Work instruction 1. In the sermon, what kind of stamps does the speaker collect?
Work instruction 2. Decide whether each statement agrees with the sermon, answering yes or no and quoting the words that decide it: (a) The speaker collects Canadian glassware. (b) The sermon was given on the Second Sunday of Epiphany. (c) One list held answers that school children gave on a religion exam.
Work instruction 3. Carry on the sermon on celebrating differences from the point where it stops.

======== Passage to read ========

Open/Close Menu Feed Your Spirit - Fulfill Your Purpose - Feel At Home

Celebrating Differences

1 Corinthians 1: 1 – 18
Matthew 4: 12 – 23

Third Sunday of Epiphany

Delivered by Rev. Ron Coughlin


Holy God who calls the worlds into being,
who calls us into Christ’s church
we thank you for the church that is our true home.
Enable us to be open to your spirit this morning;
give us ears to hear and eyes to see your will for us this day.

I guess I am a collector at heart. I collect stamps, Canadian stamps only. I collect vases. I collect Canadian glassware. I collect stories.  But I have discovered lately, that without knowing it I have become a collector of lists.  Now I know I love to make lists.  Each day I start with a list of things I want to accomplish that day.  I make lists of things to do in a week, lists of things to get ready for a trip, lists of sermon topics; well, you get the idea.  But I was not aware that I was a collector of lists until the other day I was going through my scrap book of stories and ideas for sermons and noticed that I had a great number of lists in my scrap book.

One of the lists was a list of answers given by school children on their religion exam.  Here are some of the answers they wrote down:

v Noah’s wife was called Joan of Ark.

v A myth is a female moth.

v The Fifth Commandment is “Humour your father and your mother.”

And this one I like the most:

v Lot’s wife was a pillar of salt by day and a ball of fire by night.

======== Given material ========

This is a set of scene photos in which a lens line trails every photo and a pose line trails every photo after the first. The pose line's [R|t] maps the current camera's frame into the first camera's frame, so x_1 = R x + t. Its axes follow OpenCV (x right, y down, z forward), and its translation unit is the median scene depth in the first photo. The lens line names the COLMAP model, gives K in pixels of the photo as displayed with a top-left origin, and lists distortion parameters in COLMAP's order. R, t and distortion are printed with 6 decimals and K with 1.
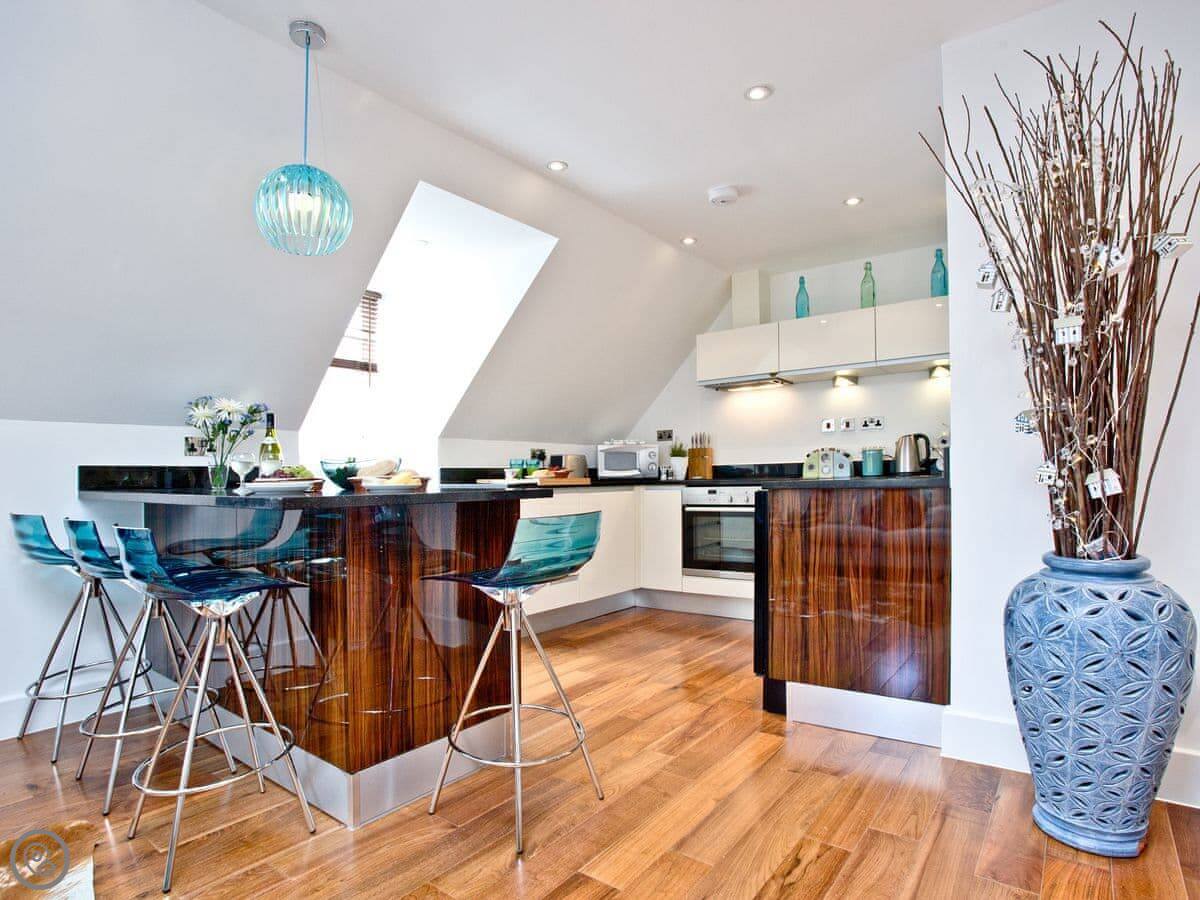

========

Answer space 1. Canadian stamps only.

Answer space 2.
(a) Yes: "I collect Canadian glassware."
(b) No: "Third Sunday of Epiphany"
(c) Yes: "a list of answers given by school children on their religion exam"

Answer space 3.
While these are humourous, the point is that right answers are important.  But – have you thought about this – right questions are important too.

The church in Corinth was having trouble and so they wrote a letter asking a series of questions to the Apostle Paul and Paul tried to provide some answers to their questions.   And so we have the First Letter to the Corinthians as his response to their questions. [1]

Let me give you a little bit of background.  The first thing to note is that Paul never wrote general letters to the church, although we tend to treat them that way.  Paul always wrote his letters to address a particular problem, in a particular situation, in a particular place.

Here the place is the city of Corinth.  The situation is the congregation, which is made up of people from a wide spectrum of differing social and economic classes from the very rich to the very poor – the haves and the have-nots,  both Greeks and Jews, both slaves and free.  This was a small congregation, maybe about 50 households, which had been founded by Paul five years earlier.  And the congregation is in deep, deep trouble.  The problem is conflict –  conflict over a whole bunch of issues ranging from what food to eat, hairstyles, policies about marriage, the role of women, belief in the resurrection and gifts of the spirit.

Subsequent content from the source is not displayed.